• **Task data**:
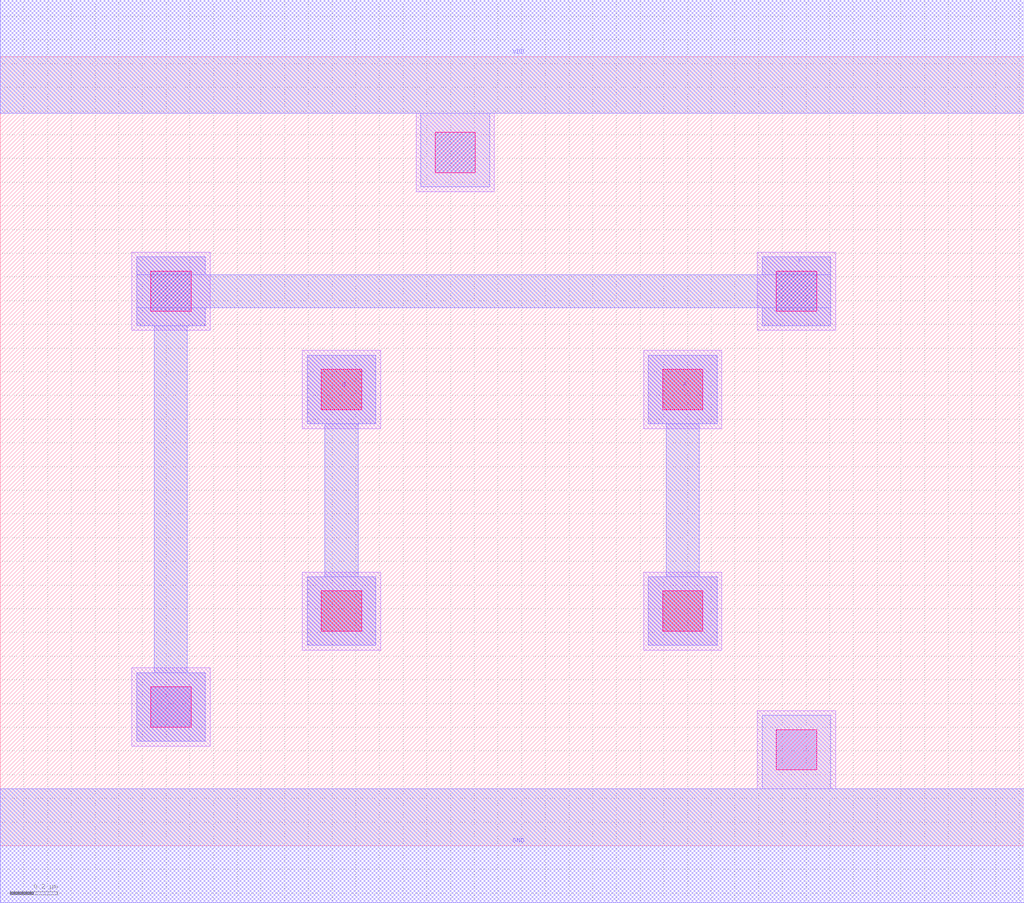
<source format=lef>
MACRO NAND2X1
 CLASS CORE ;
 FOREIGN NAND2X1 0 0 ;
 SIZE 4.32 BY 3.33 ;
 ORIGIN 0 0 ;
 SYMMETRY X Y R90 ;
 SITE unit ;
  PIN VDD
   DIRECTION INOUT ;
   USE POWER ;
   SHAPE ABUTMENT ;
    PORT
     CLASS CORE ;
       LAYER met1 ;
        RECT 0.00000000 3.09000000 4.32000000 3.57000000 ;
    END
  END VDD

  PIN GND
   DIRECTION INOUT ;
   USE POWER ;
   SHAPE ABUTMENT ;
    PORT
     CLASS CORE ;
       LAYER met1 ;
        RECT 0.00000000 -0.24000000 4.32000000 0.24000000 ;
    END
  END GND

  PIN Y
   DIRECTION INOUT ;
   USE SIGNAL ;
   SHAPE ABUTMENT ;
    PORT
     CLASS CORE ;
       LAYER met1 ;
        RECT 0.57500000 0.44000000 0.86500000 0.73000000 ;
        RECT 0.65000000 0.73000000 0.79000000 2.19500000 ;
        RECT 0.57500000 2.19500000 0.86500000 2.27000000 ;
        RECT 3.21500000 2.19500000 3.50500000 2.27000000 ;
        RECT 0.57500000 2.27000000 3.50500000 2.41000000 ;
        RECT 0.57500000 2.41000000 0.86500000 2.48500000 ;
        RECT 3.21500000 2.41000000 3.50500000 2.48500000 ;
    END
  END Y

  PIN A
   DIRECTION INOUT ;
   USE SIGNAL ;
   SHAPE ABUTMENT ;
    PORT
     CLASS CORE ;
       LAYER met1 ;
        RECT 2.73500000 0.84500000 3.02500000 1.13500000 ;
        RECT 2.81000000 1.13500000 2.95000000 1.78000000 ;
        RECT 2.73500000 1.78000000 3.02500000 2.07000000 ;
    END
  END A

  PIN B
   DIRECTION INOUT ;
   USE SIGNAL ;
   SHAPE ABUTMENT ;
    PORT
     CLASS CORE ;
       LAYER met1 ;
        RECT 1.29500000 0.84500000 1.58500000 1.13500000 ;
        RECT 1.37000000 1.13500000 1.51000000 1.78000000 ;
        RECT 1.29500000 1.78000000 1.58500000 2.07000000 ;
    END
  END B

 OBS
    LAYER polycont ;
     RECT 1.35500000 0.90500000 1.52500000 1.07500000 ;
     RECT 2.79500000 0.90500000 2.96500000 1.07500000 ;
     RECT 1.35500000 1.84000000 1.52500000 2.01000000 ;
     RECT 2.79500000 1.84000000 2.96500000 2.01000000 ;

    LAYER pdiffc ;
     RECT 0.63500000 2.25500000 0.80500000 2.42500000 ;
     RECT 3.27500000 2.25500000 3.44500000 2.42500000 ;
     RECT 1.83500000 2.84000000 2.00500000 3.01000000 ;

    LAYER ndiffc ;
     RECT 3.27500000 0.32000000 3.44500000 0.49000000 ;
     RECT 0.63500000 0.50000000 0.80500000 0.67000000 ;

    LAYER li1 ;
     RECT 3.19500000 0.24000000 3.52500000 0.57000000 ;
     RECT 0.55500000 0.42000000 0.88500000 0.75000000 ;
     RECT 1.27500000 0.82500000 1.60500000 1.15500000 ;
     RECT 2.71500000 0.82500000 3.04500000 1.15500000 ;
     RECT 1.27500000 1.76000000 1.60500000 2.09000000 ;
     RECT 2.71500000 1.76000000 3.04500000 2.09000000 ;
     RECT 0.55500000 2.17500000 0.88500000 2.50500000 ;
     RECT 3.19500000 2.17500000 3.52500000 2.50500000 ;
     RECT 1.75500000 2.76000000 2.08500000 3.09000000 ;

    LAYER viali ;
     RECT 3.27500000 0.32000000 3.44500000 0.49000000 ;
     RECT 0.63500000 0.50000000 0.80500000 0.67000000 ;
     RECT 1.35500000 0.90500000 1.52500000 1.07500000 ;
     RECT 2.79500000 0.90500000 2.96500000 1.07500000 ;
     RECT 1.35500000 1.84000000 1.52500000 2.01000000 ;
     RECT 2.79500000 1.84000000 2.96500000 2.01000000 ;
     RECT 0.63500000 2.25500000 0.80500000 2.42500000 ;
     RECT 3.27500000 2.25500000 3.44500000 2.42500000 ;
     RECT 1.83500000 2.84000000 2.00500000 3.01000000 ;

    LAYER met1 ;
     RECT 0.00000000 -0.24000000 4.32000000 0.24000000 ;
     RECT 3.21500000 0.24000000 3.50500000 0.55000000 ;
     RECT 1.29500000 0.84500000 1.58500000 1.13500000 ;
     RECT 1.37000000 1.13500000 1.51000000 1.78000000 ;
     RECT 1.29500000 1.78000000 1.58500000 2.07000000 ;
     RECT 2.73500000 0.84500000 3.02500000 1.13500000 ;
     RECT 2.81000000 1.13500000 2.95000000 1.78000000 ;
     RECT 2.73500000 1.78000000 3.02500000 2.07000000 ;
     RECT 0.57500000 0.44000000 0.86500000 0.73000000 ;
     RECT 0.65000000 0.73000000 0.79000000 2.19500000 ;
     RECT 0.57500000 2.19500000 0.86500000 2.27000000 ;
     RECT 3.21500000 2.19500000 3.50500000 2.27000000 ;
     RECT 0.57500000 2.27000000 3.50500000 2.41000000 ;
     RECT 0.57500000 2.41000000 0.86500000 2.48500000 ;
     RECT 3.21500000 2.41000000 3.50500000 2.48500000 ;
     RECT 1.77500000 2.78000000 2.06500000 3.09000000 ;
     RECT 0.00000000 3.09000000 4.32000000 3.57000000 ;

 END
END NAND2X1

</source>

• **Exercise prompt**: Text only, no pictures: copy every entry exactly.

• **Task result**:
<source format=lef>
MACRO NAND2X1
 CLASS CORE ;
 FOREIGN NAND2X1 0 0 ;
 SIZE 4.32 BY 3.33 ;
 ORIGIN 0 0 ;
 SYMMETRY X Y R90 ;
 SITE unit ;
  PIN VDD
   DIRECTION INOUT ;
   USE POWER ;
   SHAPE ABUTMENT ;
    PORT
     CLASS CORE ;
       LAYER met1 ;
        RECT 0.00000000 3.09000000 4.32000000 3.57000000 ;
    END
  END VDD

  PIN GND
   DIRECTION INOUT ;
   USE POWER ;
   SHAPE ABUTMENT ;
    PORT
     CLASS CORE ;
       LAYER met1 ;
        RECT 0.00000000 -0.24000000 4.32000000 0.24000000 ;
    END
  END GND

  PIN Y
   DIRECTION INOUT ;
   USE SIGNAL ;
   SHAPE ABUTMENT ;
    PORT
     CLASS CORE ;
       LAYER met1 ;
        RECT 0.57500000 0.44000000 0.86500000 0.73000000 ;
        RECT 0.65000000 0.73000000 0.79000000 2.19500000 ;
        RECT 0.57500000 2.19500000 0.86500000 2.27000000 ;
        RECT 3.21500000 2.19500000 3.50500000 2.27000000 ;
        RECT 0.57500000 2.27000000 3.50500000 2.41000000 ;
        RECT 0.57500000 2.41000000 0.86500000 2.48500000 ;
        RECT 3.21500000 2.41000000 3.50500000 2.48500000 ;
    END
  END Y

  PIN A
   DIRECTION INOUT ;
   USE SIGNAL ;
   SHAPE ABUTMENT ;
    PORT
     CLASS CORE ;
       LAYER met1 ;
        RECT 2.73500000 0.84500000 3.02500000 1.13500000 ;
        RECT 2.81000000 1.13500000 2.95000000 1.78000000 ;
        RECT 2.73500000 1.78000000 3.02500000 2.07000000 ;
    END
  END A

  PIN B
   DIRECTION INOUT ;
   USE SIGNAL ;
   SHAPE ABUTMENT ;
    PORT
     CLASS CORE ;
       LAYER met1 ;
        RECT 1.29500000 0.84500000 1.58500000 1.13500000 ;
        RECT 1.37000000 1.13500000 1.51000000 1.78000000 ;
        RECT 1.29500000 1.78000000 1.58500000 2.07000000 ;
    END
  END B

 OBS
    LAYER polycont ;
     RECT 1.35500000 0.90500000 1.52500000 1.07500000 ;
     RECT 2.79500000 0.90500000 2.96500000 1.07500000 ;
     RECT 1.35500000 1.84000000 1.52500000 2.01000000 ;
     RECT 2.79500000 1.84000000 2.96500000 2.01000000 ;

    LAYER pdiffc ;
     RECT 0.63500000 2.25500000 0.80500000 2.42500000 ;
     RECT 3.27500000 2.25500000 3.44500000 2.42500000 ;
     RECT 1.83500000 2.84000000 2.00500000 3.01000000 ;

    LAYER ndiffc ;
     RECT 3.27500000 0.32000000 3.44500000 0.49000000 ;
     RECT 0.63500000 0.50000000 0.80500000 0.67000000 ;

    LAYER li1 ;
     RECT 3.19500000 0.24000000 3.52500000 0.57000000 ;
     RECT 0.55500000 0.42000000 0.88500000 0.75000000 ;
     RECT 1.27500000 0.82500000 1.60500000 1.15500000 ;
     RECT 2.71500000 0.82500000 3.04500000 1.15500000 ;
     RECT 1.27500000 1.76000000 1.60500000 2.09000000 ;
     RECT 2.71500000 1.76000000 3.04500000 2.09000000 ;
     RECT 0.55500000 2.17500000 0.88500000 2.50500000 ;
     RECT 3.19500000 2.17500000 3.52500000 2.50500000 ;
     RECT 1.75500000 2.76000000 2.08500000 3.09000000 ;

    LAYER viali ;
     RECT 3.27500000 0.32000000 3.44500000 0.49000000 ;
     RECT 0.63500000 0.50000000 0.80500000 0.67000000 ;
     RECT 1.35500000 0.90500000 1.52500000 1.07500000 ;
     RECT 2.79500000 0.90500000 2.96500000 1.07500000 ;
     RECT 1.35500000 1.84000000 1.52500000 2.01000000 ;
     RECT 2.79500000 1.84000000 2.96500000 2.01000000 ;
     RECT 0.63500000 2.25500000 0.80500000 2.42500000 ;
     RECT 3.27500000 2.25500000 3.44500000 2.42500000 ;
     RECT 1.83500000 2.84000000 2.00500000 3.01000000 ;

    LAYER met1 ;
     RECT 0.00000000 -0.24000000 4.32000000 0.24000000 ;
     RECT 3.21500000 0.24000000 3.50500000 0.55000000 ;
     RECT 1.29500000 0.84500000 1.58500000 1.13500000 ;
     RECT 1.37000000 1.13500000 1.51000000 1.78000000 ;
     RECT 1.29500000 1.78000000 1.58500000 2.07000000 ;
     RECT 2.73500000 0.84500000 3.02500000 1.13500000 ;
     RECT 2.81000000 1.13500000 2.95000000 1.78000000 ;
     RECT 2.73500000 1.78000000 3.02500000 2.07000000 ;
     RECT 0.57500000 0.44000000 0.86500000 0.73000000 ;
     RECT 0.65000000 0.73000000 0.79000000 2.19500000 ;
     RECT 0.57500000 2.19500000 0.86500000 2.27000000 ;
     RECT 3.21500000 2.19500000 3.50500000 2.27000000 ;
     RECT 0.57500000 2.27000000 3.50500000 2.41000000 ;
     RECT 0.57500000 2.41000000 0.86500000 2.48500000 ;
     RECT 3.21500000 2.41000000 3.50500000 2.48500000 ;
     RECT 1.77500000 2.78000000 2.06500000 3.09000000 ;
     RECT 0.00000000 3.09000000 4.32000000 3.57000000 ;

 END
END NAND2X1

</source>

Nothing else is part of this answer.